§ Input material
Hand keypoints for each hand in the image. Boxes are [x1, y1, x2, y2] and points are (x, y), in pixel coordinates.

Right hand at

---

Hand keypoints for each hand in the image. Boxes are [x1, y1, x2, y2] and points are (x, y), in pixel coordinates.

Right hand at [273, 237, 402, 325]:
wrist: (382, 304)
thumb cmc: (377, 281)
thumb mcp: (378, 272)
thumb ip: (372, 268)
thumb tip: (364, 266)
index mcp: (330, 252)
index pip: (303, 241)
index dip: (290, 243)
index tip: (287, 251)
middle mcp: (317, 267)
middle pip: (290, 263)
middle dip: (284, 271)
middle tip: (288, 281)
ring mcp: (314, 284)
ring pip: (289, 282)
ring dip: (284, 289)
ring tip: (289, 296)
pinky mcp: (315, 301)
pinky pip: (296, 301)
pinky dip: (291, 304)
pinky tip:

§ Task prompt
Look through the records and gather every line containing "thumb".

§ Completed exercise
thumb cmc: (377, 281)
thumb mcp: (378, 272)
thumb ip: (372, 268)
thumb tip: (364, 266)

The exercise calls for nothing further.